Tobacco control experts have said that electronic cigarettes are in reality crude drug delivery systems for refined nicotine, posing unknown risks with little new benefits to smokers.
E-cigarettes are constructed to mimic real cigarettes in size and appearance, but contain no tobacco and are not cigarettes at all. In reality they are delivery devices for refined nicotine.
The U.S. Food and Drug Administration had said that it would regulate e-cigarettes as "tobacco products" and not as "drug-delivery devices." That action came after federal courts blocked the agency from regulating the products as drug-delivery devices.
The courts maintained that, under the 2009 Family Smoking Prevention and Tobacco Control Act (FSPTCA), the FDA must regulate as tobacco products any product that contains nicotine from tobacco and that makes no claims to be therapeutic.
These decisions together, the authors note, "upend[ed] the status quo" by having the effect of allowing the sale of unregulated refined nicotine directly to consumers, unless and until the FDA takes further action.
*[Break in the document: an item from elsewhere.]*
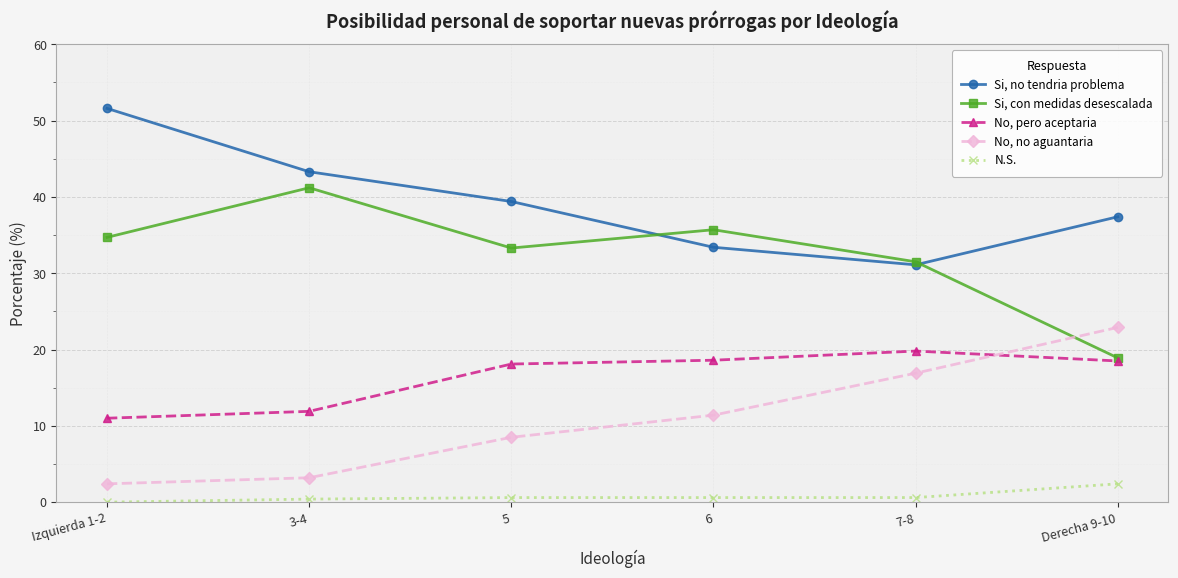

What is the value of the No, pero aceptaria point at the 3rd from the left?

18.1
"The court's decision that e-cigarettes should be regulated as tobacco products and not as drug-delivery devices has substantially delayed the FDA regulatory process that normally protects the public health. It has the practical effect of allowing manufacturers to sell potentially dangerous refined nicotine products directly to consumers," said co-author Nathan K. Cobb, MD, a pulmonologist and assistant professor at Georgetown University Medical Center.
The authors argue that a comprehensive approach to regulating products containing refined nicotine is needed to protect the public's health and should involve Congress, the courts and the FDA.
The study was recently published in the New England Journal of Medicine.